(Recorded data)
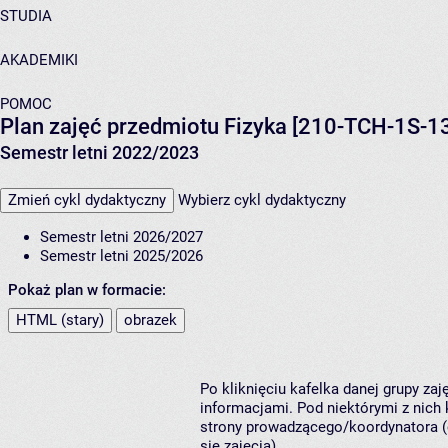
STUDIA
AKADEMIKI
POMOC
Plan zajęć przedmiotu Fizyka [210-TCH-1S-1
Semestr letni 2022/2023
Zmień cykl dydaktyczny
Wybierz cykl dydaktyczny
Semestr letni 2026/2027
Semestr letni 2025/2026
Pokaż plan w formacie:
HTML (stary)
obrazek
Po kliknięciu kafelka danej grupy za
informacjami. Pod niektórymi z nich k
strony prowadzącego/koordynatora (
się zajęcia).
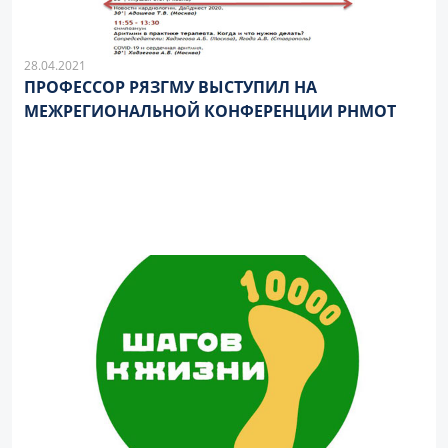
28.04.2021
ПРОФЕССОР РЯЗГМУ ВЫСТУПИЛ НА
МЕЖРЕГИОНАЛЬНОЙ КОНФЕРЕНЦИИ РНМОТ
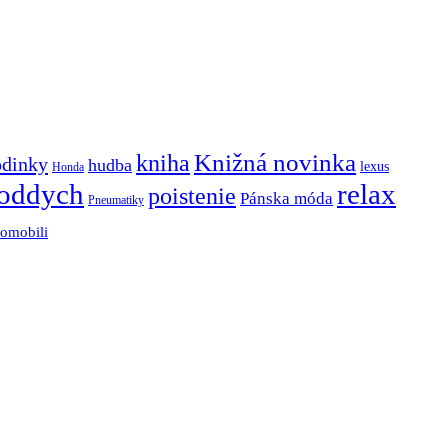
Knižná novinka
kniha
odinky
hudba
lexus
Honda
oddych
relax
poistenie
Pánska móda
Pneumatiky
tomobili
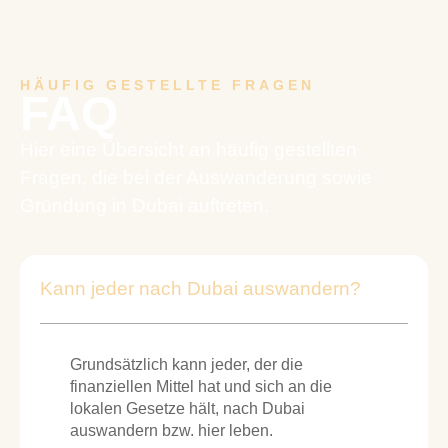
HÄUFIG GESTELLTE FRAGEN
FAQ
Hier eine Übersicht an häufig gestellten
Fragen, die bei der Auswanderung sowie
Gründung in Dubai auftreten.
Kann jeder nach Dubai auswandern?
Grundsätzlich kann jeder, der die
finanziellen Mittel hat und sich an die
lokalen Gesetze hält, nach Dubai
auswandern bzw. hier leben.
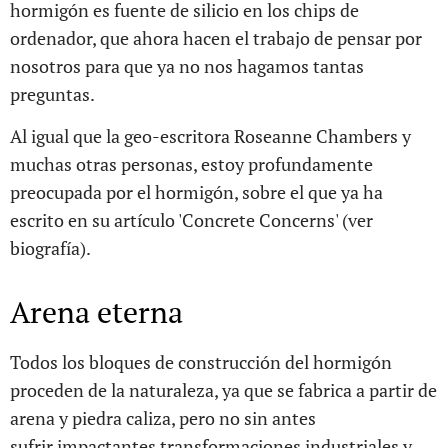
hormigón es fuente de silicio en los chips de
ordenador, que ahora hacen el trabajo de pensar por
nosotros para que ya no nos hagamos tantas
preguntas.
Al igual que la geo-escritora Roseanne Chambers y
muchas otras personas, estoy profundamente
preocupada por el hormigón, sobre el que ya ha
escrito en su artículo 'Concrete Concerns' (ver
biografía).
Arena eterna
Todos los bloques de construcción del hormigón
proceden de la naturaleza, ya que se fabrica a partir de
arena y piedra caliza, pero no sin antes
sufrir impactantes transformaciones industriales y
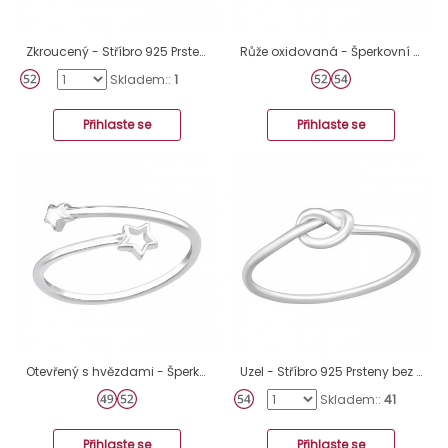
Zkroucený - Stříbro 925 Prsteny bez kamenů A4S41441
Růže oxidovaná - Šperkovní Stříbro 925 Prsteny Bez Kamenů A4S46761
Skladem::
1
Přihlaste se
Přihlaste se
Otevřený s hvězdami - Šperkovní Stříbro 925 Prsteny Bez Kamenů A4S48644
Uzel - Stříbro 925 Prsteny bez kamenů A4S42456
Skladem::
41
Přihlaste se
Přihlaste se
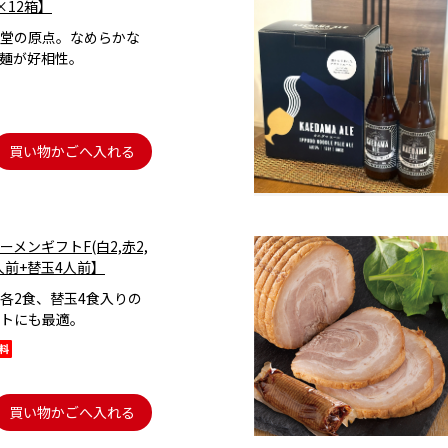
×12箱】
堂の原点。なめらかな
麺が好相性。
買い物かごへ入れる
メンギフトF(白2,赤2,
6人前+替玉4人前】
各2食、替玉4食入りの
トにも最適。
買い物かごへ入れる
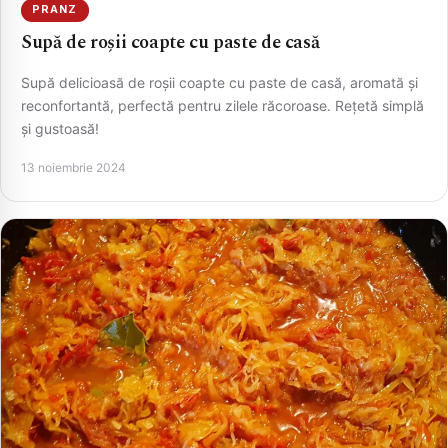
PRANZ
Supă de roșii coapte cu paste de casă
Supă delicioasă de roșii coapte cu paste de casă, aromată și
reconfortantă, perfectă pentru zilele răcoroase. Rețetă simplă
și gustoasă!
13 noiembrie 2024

==

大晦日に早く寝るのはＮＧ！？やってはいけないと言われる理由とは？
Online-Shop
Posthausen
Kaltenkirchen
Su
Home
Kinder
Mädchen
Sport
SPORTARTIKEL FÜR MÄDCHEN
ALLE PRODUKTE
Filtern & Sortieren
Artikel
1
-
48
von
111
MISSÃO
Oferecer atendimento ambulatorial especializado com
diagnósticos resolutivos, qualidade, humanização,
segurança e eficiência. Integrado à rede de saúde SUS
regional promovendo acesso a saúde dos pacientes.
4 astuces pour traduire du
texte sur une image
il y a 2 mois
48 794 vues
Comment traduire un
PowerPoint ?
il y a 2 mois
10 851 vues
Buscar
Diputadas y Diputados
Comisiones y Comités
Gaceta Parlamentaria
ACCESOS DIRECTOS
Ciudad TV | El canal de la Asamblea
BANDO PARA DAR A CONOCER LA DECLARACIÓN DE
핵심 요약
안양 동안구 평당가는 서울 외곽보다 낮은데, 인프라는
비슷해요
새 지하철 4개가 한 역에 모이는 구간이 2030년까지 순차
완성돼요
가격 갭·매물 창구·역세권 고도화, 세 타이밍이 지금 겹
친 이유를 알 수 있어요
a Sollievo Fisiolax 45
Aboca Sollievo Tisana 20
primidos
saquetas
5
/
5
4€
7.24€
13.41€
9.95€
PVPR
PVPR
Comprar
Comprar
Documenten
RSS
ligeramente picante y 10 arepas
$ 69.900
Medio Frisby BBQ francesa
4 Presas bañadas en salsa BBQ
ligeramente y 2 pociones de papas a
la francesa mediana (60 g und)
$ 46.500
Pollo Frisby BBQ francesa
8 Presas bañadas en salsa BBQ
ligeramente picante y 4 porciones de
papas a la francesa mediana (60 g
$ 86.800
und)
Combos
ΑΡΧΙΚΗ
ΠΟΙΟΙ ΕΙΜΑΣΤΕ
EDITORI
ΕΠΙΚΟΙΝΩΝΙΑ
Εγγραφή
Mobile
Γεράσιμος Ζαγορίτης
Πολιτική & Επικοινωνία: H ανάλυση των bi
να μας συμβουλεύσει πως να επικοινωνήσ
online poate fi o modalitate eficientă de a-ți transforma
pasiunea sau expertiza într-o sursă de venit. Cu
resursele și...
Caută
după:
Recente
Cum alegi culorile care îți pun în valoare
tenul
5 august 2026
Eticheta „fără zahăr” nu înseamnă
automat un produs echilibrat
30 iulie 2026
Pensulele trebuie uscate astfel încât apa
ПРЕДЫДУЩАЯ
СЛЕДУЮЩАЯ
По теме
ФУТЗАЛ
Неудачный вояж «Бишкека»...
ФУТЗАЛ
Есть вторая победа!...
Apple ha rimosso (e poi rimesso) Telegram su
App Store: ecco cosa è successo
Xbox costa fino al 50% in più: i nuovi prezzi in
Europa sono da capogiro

---

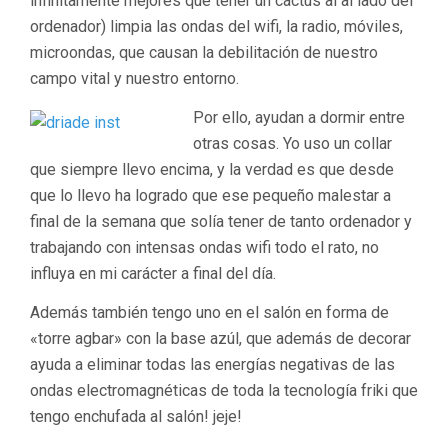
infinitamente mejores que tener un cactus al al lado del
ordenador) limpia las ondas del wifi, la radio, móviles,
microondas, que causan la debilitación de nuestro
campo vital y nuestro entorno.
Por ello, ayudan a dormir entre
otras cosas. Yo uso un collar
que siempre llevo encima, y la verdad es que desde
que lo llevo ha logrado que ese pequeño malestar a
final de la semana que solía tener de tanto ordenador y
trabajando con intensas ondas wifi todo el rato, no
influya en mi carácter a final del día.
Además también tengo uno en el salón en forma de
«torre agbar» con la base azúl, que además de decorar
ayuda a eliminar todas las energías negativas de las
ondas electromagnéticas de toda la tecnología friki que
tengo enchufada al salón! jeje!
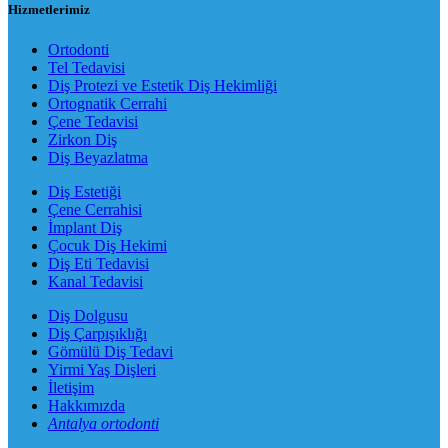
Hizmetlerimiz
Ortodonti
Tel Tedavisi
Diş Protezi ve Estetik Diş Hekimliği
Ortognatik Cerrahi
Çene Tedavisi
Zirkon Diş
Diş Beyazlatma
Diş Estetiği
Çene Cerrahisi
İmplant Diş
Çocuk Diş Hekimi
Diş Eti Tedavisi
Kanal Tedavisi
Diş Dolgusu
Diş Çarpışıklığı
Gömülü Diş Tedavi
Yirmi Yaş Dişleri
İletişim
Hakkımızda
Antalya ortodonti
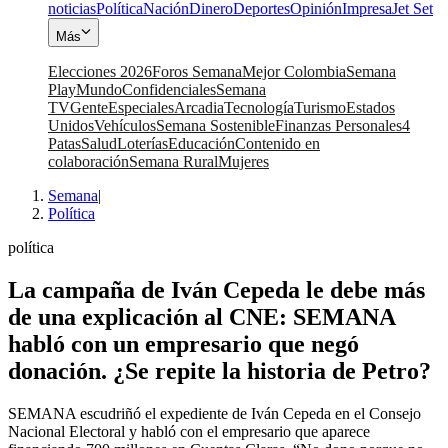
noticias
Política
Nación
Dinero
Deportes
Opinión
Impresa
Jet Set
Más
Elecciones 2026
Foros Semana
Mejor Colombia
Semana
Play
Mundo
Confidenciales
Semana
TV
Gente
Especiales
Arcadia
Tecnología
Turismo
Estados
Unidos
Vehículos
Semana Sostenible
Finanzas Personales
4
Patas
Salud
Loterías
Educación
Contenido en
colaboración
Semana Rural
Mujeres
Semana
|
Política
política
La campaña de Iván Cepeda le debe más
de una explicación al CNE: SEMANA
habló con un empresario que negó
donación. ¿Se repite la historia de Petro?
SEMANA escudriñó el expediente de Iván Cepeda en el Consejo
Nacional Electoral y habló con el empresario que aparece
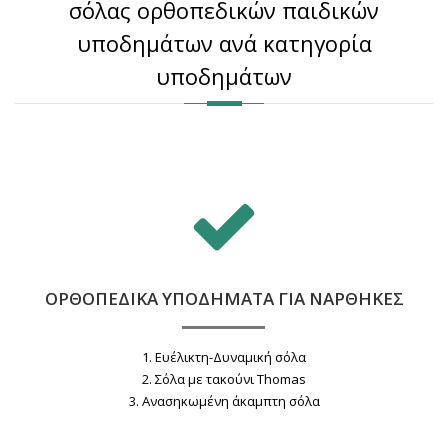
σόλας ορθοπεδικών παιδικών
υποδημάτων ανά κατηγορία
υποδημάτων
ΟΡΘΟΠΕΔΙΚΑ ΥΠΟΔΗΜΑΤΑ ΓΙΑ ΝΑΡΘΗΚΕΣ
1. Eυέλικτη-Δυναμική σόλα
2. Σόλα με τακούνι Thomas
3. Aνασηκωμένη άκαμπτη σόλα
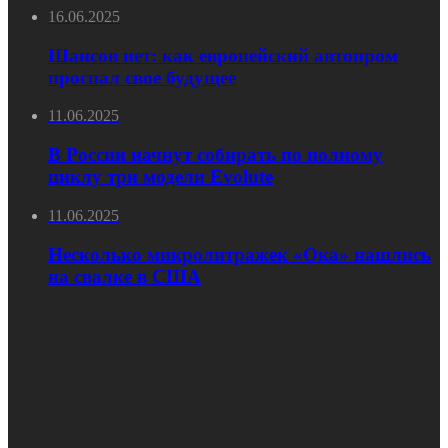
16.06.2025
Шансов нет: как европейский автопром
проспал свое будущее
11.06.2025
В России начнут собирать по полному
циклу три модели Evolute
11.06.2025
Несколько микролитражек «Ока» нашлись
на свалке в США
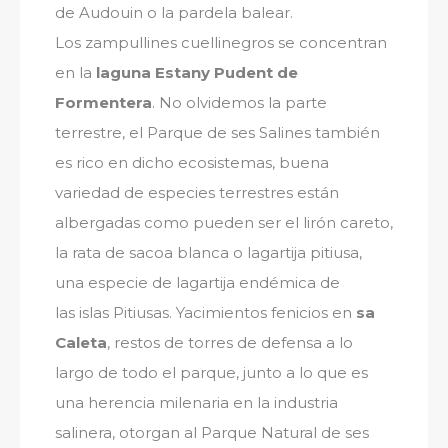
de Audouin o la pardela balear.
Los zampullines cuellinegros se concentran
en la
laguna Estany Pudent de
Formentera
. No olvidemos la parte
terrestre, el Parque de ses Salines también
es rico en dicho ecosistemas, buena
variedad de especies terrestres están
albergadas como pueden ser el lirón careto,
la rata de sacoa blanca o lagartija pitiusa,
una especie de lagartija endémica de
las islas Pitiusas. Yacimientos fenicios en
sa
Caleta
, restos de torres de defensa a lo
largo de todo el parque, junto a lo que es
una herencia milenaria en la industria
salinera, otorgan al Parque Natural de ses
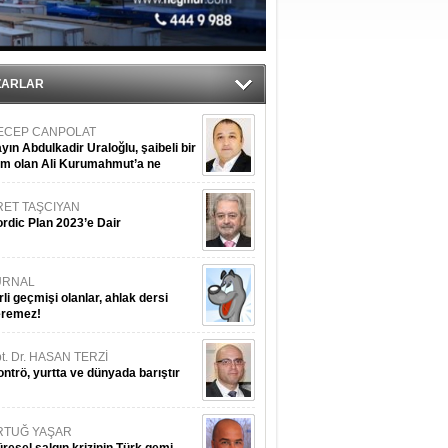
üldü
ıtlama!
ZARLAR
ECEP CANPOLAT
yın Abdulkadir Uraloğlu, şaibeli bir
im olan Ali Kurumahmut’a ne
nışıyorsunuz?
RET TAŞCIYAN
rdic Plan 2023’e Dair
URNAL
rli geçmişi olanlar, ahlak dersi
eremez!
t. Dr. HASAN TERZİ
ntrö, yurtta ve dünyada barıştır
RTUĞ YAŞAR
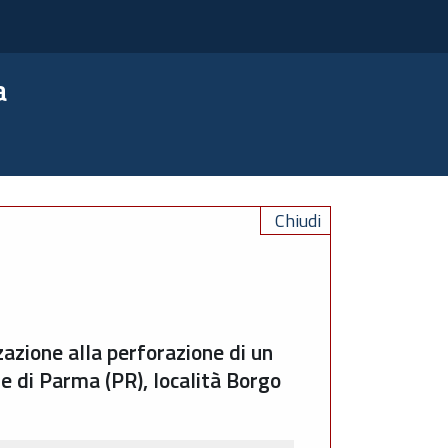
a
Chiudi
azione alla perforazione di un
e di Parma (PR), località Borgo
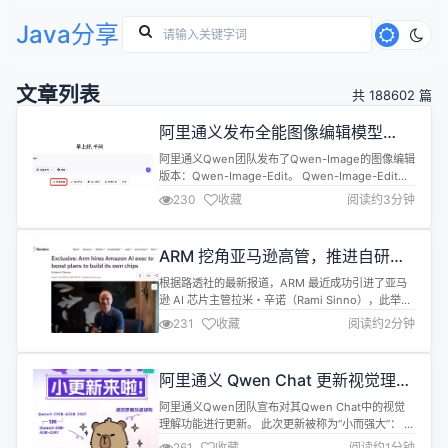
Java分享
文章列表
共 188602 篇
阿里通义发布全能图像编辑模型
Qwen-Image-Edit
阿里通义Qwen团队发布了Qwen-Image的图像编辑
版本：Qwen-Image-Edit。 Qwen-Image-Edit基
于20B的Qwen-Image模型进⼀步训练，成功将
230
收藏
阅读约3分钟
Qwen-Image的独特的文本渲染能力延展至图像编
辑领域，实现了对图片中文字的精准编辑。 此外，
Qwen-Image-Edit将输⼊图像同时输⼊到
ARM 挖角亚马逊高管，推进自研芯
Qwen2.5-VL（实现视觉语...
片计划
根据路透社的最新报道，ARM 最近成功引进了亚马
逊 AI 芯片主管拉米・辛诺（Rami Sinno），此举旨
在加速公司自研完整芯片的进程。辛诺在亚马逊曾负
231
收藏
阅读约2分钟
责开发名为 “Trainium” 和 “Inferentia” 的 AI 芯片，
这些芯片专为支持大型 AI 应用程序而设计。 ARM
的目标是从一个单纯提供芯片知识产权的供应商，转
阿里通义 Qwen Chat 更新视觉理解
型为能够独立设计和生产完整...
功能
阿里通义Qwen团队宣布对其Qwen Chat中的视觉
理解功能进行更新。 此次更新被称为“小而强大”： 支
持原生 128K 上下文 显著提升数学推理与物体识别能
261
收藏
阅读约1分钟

### WHAT TO PRODUCE
Looking only at the entries, count the lines that contain the word "ligeramente", then state that count and nothing else.

### RESULT
3